Weitere Testzentren für Patienten mit Coronavirus-Verdacht

Mecklenburg-Vorpommern wird zur raschen Identifikation von Coronavirus-Infektionen zu den bestehenden neun drei weitere Testzentren einrichten. Das kündigte Gesundheitsminister Harry Glawe (CDU) am Samstag am Rande der Kabinettssondersitzung in Schwerin an. Zudem würden speziell für die Polizei ebenfalls drei solcher Stellen eingerichtet, in denen bei Beamten mit Verdacht auf eine Infektion Abstriche vorgenommen werden.

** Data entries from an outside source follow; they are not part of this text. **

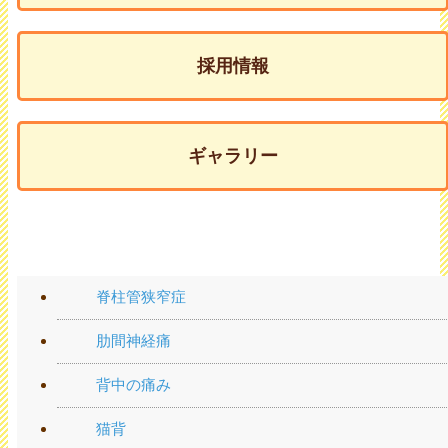
採用情報
ギャラリー
腰の痛み
脊柱管狭窄症
肋間神経痛
背中の痛み
猫背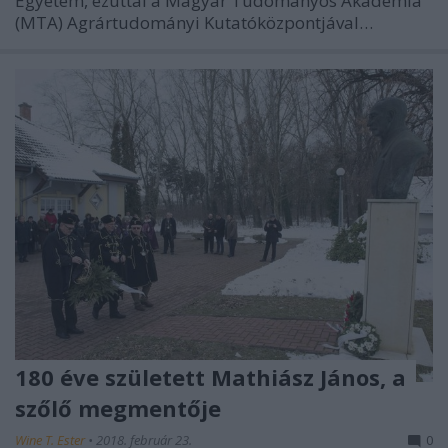
Egyetem, ezúttal a Magyar Tudományos Akadémia
(MTA) Agrártudományi Kutatóközpontjával…
180 éve született Mathiász János, a
szőlő megmentője
Wine T. Ester
•
2018. február 23.
0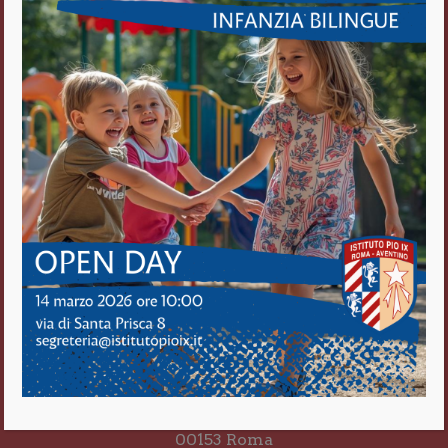
Fratelli delle Scuole Cristiane
Via di S. Prisca, 8
00153 Roma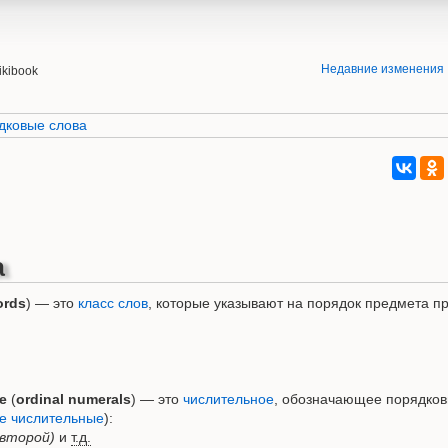
Недавние изменения
ikibook
дковые слова
а
ords
) — это
класс слов
, которые указывают на порядок предмета п
е
(
ordinal numerals
) — это
числительное
, обозначающее порядков
е числительные
):
 (второй)
и
т.д.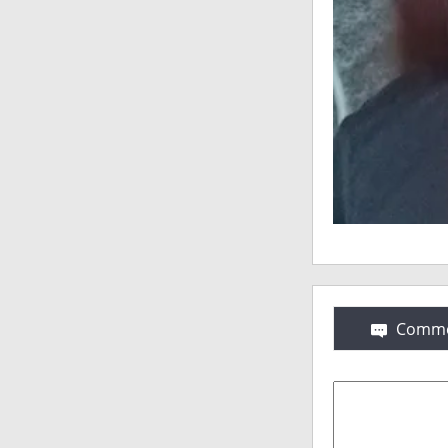
Comme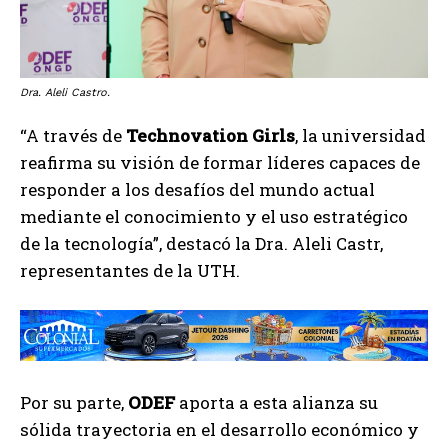
Dra. Aleli Castro.
“A través de
Technovation Girls
, la universidad
reafirma su visión de formar líderes capaces de
responder a los desafíos del mundo actual
mediante el conocimiento y el uso estratégico
de la tecnología”, destacó la Dra. Aleli Castr,
representantes de la UTH.
Por su parte,
ODEF
aporta a esta alianza su
sólida trayectoria en el desarrollo económico y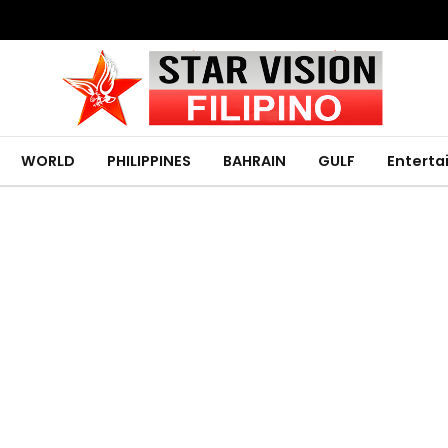
WORLD
PHILIPPINES
BAHRAIN
GULF
Entert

14.03.2020, 19:30 Uhr / Lesedauer: 1 min
Mediziner untersuchen Proben in einem Corona-Testzentrum. Foto: Bernd Wüstneck/dpa-Zentralbild/dpa

Mediziner untersuchen Proben in einem Corona-Testzentrum. Foto: Bernd Wüstneck/dpa-Zentralbild/dpa

Glawe erneuerte den Appell an die Bevölkerung, bei auftretenden Symptomen immer erst den Hausarzt telefonisch zu konsultieren. Dieser prüfe dann anhand der Vorgaben des Robert Koch-Instituts, ob ein begründeter Verdachtsfall vorliegt und ein Abstrich an der Schleimhaut vorgenommen werden soll. Wer aus einem der Risikogebiete etwa den Alpen nach Mecklenburg-Vorpommern zurückkehre, solle Kontakte einschränken und nach Möglichkeit zwei Wochen zu Hause bleiben, um eine mögliche Weitergabe von Viren zu verhindern.

Der Leiter der Abteilung für Tropenmedizin und Infektiologie der Unimedizin Rostock, Emil Reisinger, schätzt die Zahl der bislang vorgenommenen Tests auf landesweit etwa 1500. Bis zum Samstagabend wurden 45 nachgewiesene Infektionen mit Covid-19 bekannt.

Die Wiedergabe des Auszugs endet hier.